-- Records to use follows --
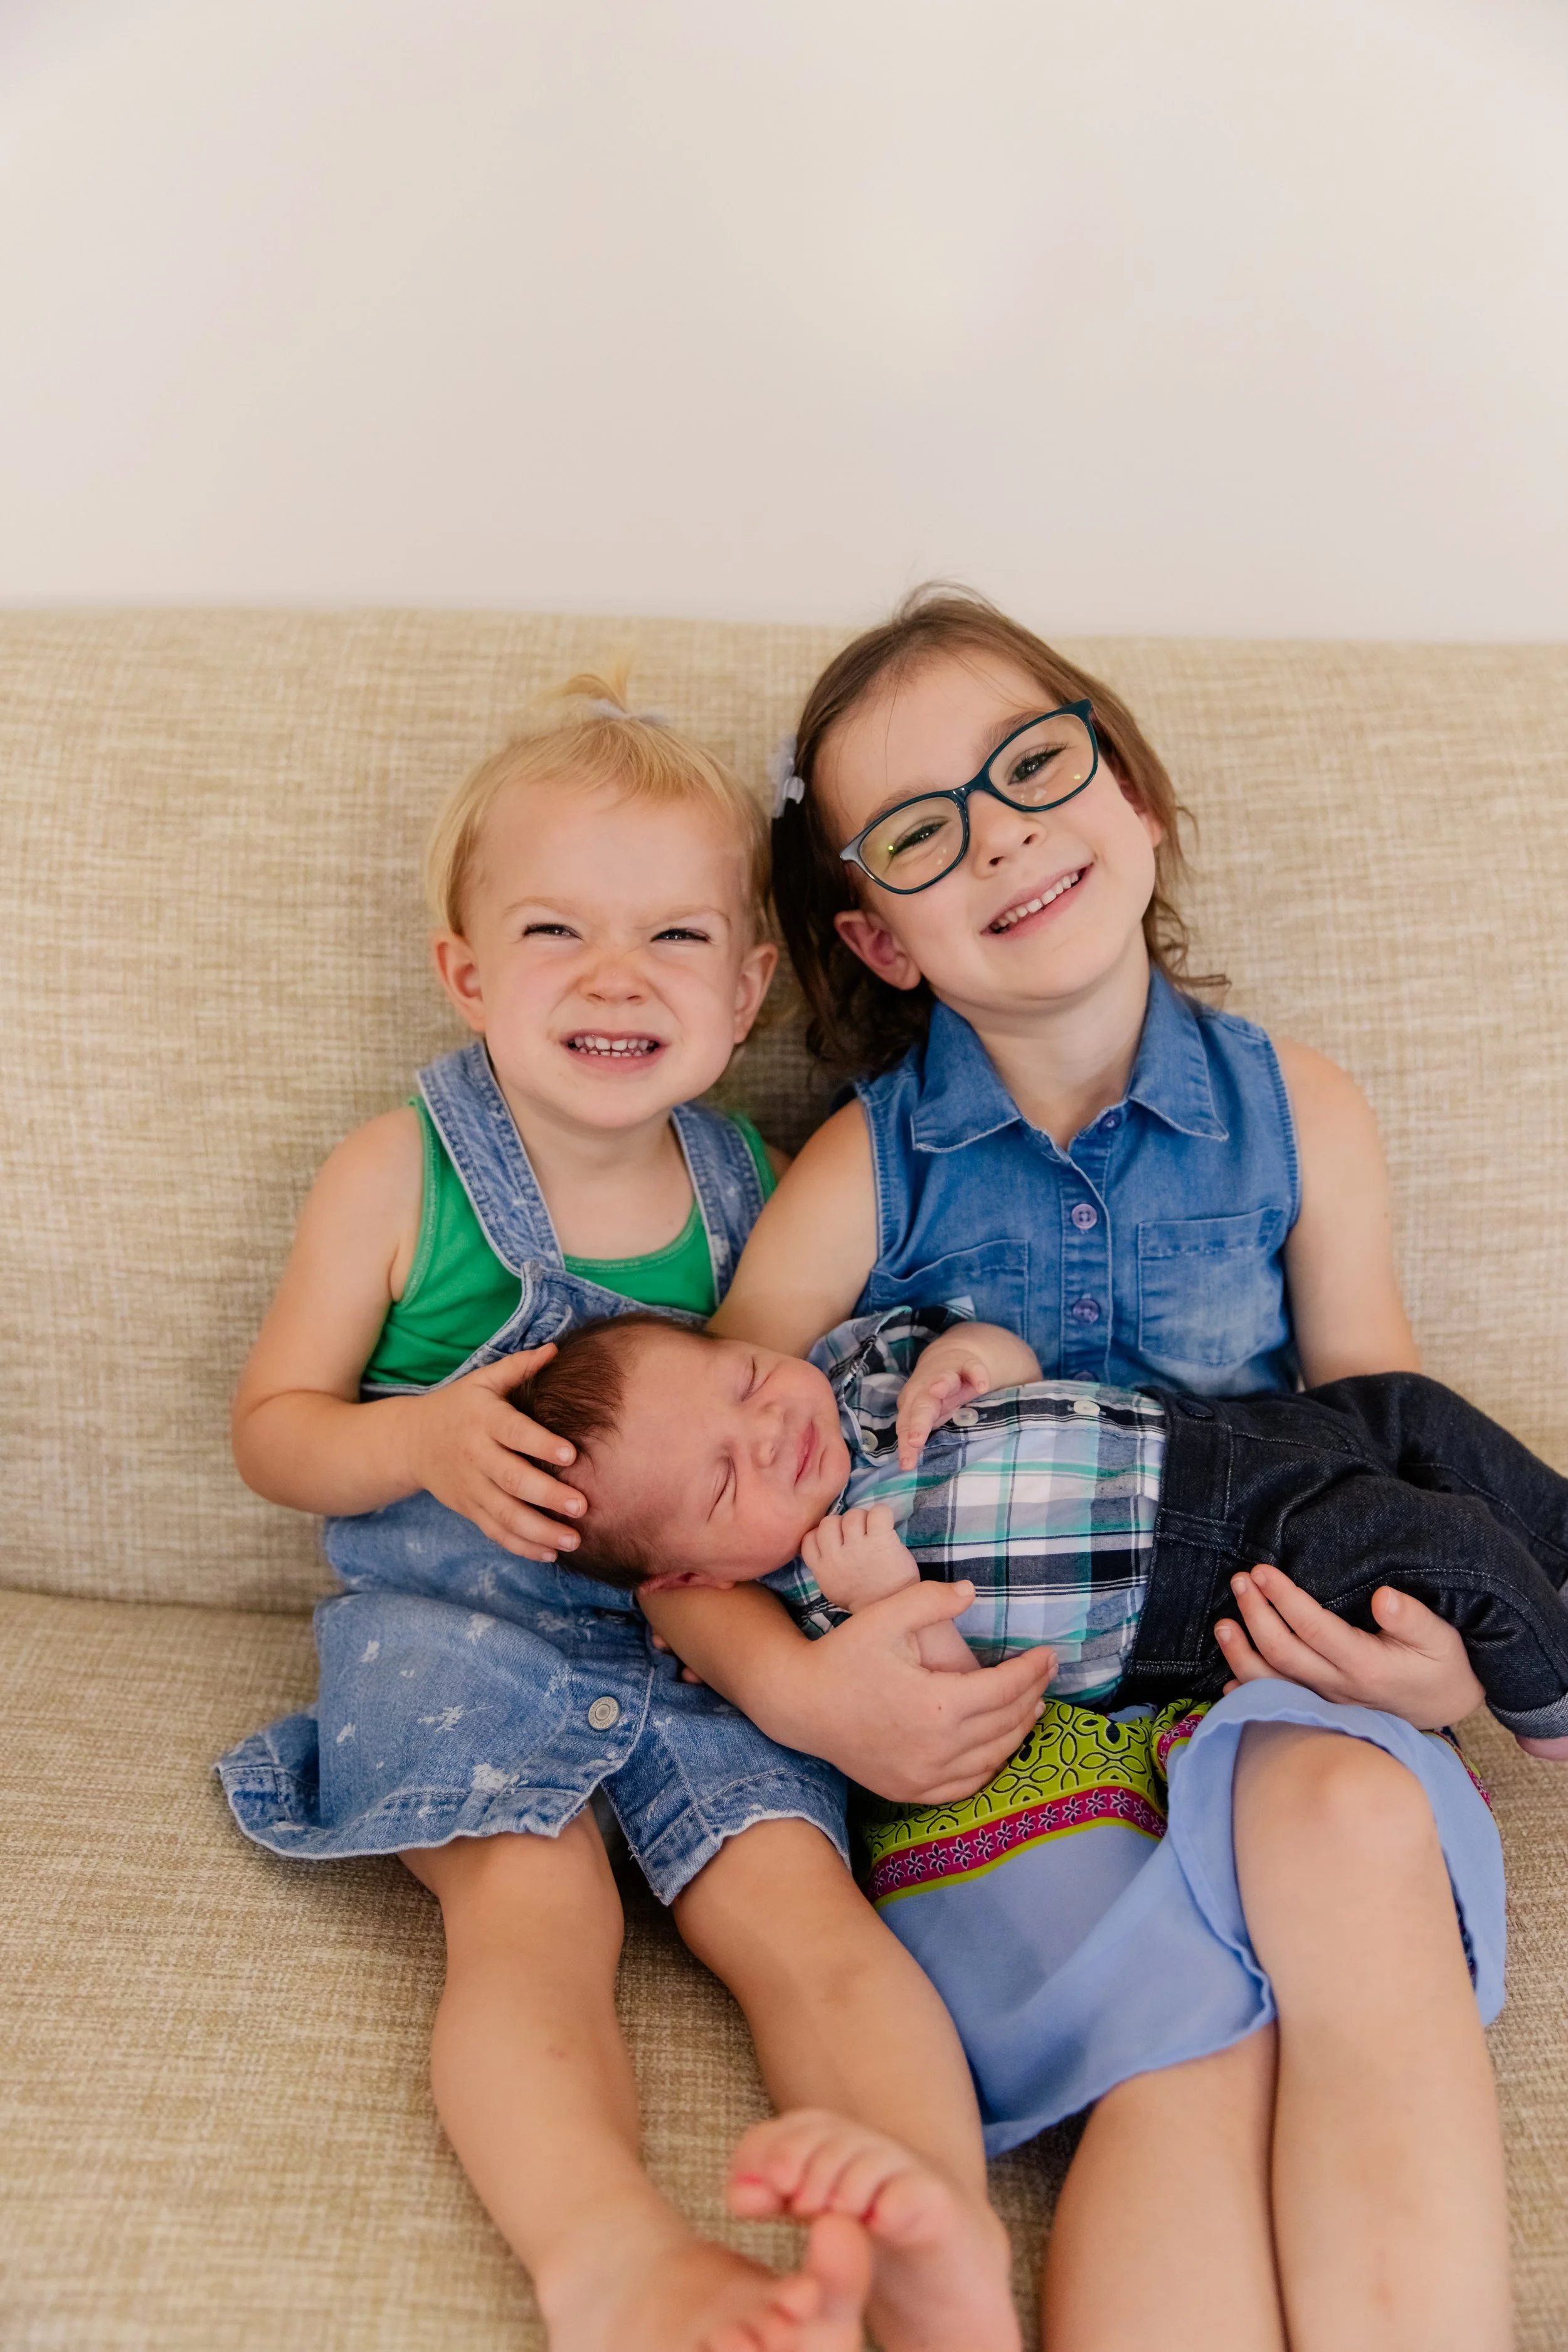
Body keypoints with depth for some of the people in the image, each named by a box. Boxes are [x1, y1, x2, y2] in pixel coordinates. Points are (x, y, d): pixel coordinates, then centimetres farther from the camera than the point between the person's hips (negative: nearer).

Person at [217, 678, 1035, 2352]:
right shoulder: (399, 1176, -2)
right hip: (458, 1629, -2)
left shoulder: (738, 1186, 8)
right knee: (532, 1906, -30)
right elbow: (272, 1430, 4)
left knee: (794, 1890, -23)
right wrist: (429, 1436, -17)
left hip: (697, 1636, 3)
-- Records to use concluded --
Write out every line of the records above without any changes, and leave out the pictures.

▸ **Problem solution**:
Body keypoints with depth for some of the people in the image, each named by a box. Boxes are [x1, y1, x2, y2] in pixel coordinates. Points are (x, y, d): pixel coordinates, then centimetres farther from the camera than the point between the person's hips (negative: nearer).

Person at [217, 678, 1035, 2352]:
right shoulder: (399, 1176, -2)
right hip: (458, 1629, -2)
left shoulder: (738, 1186, 8)
right knee: (532, 1906, -30)
right elbow: (272, 1430, 4)
left knee: (794, 1890, -23)
right wrist: (429, 1436, -17)
left hip: (697, 1636, 3)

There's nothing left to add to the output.